Scene edit records
※ ※ ※

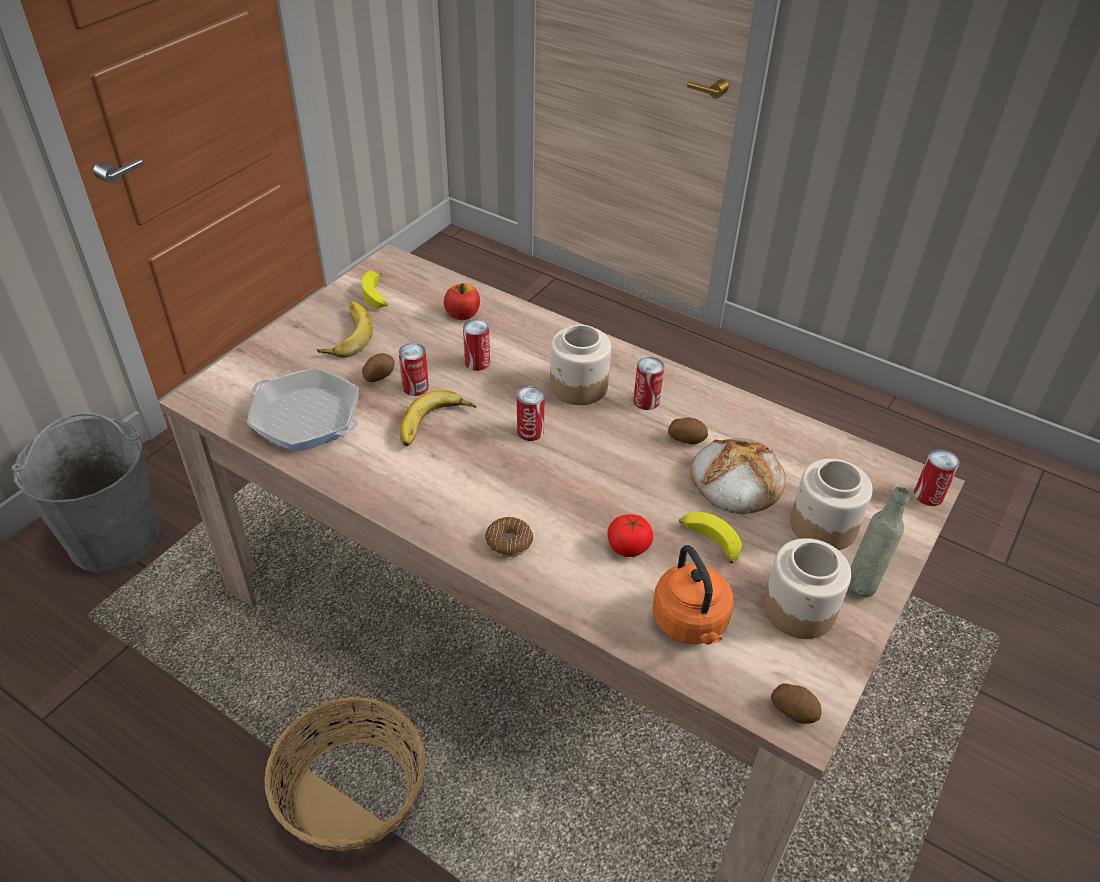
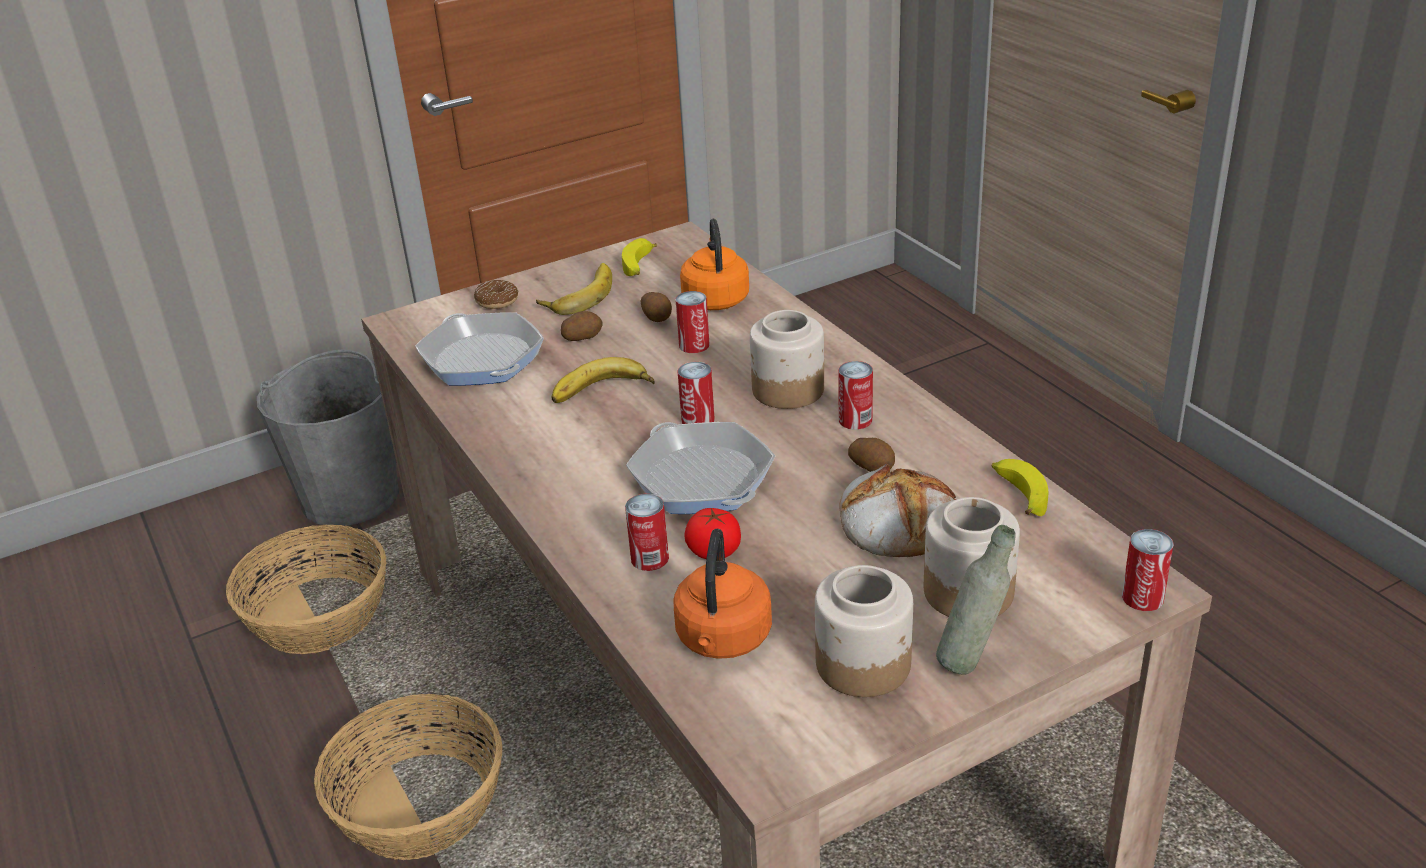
camera: 30 degrees right, 10 degrees down
(155, 658) = (318, 616): none -> basket
(415, 387) = (610, 355): can -> can (649, 558)
(462, 314) = (715, 298): apple -> orange kettle
(509, 542) = (590, 513): donut -> donut (497, 301)
(572, 485) = (701, 479): none -> frying pan
(709, 541) = (811, 570): banana -> banana (1018, 494)
(794, 710) = (770, 756): potato -> potato (658, 317)

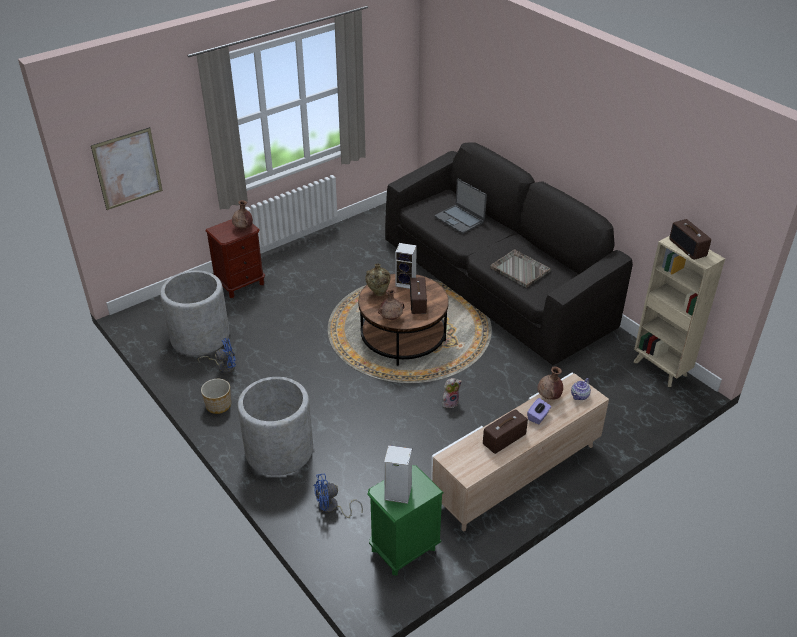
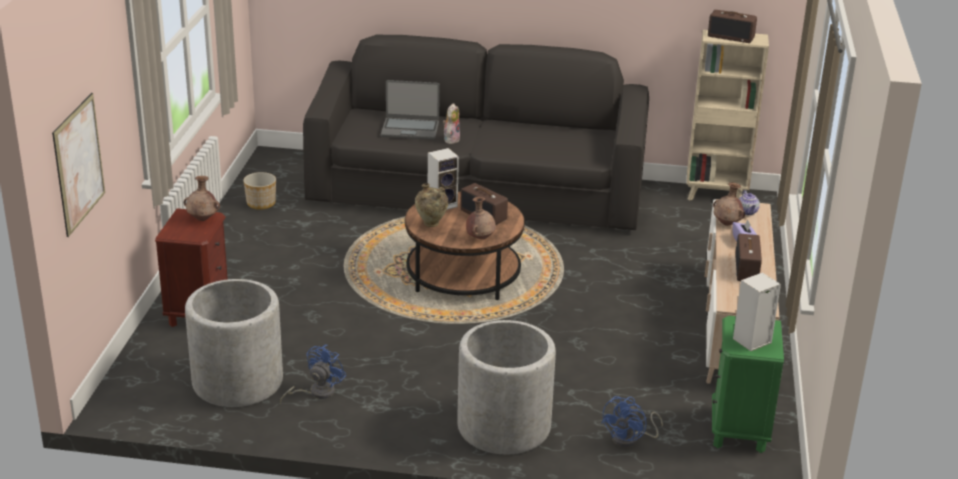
camera: 45 degrees left, 10 degrees down
(218, 405) = (372, 427): planter -> planter (260, 203)
(450, 402) = (593, 304): plush toy -> plush toy (451, 139)
(519, 269) = (537, 146): grey tray -> none

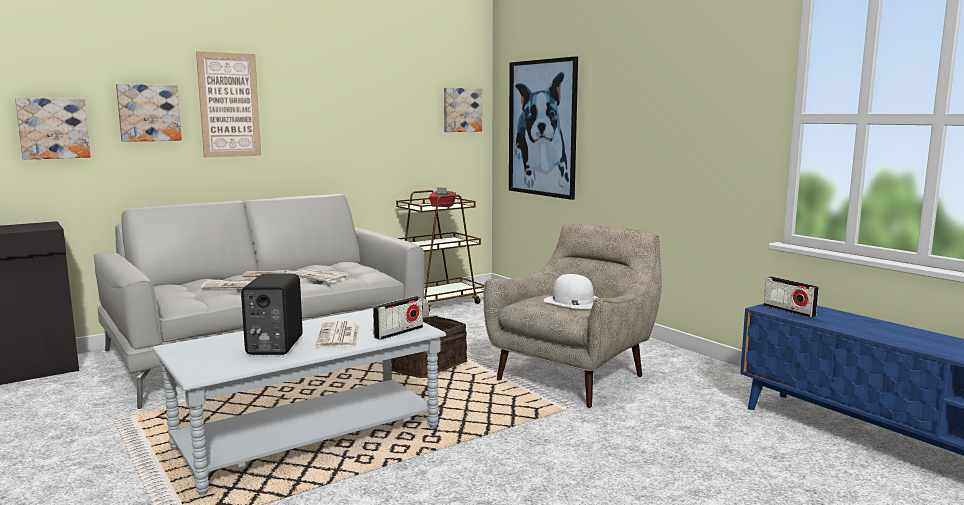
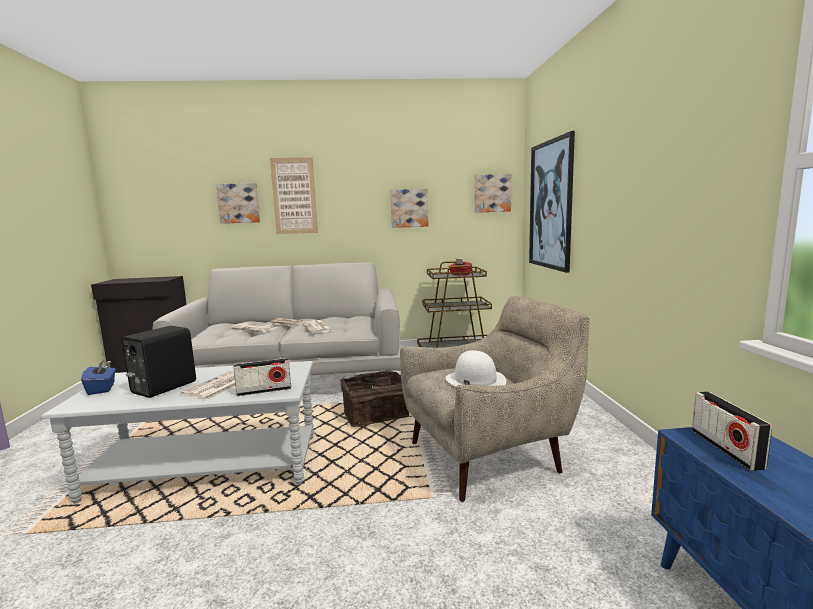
camera: 30 degrees right, 0 degrees up
(53, 128) = (180, 215): picture -> picture (409, 208)
(194, 358) = (102, 389): none -> blue tissue box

※ ※ ※

Where a line in the entries holds the word "right", copy that line.

-- WRITTEN ANSWER --
camera: 30 degrees right, 10 degrees down
camera: 30 degrees right, 0 degrees up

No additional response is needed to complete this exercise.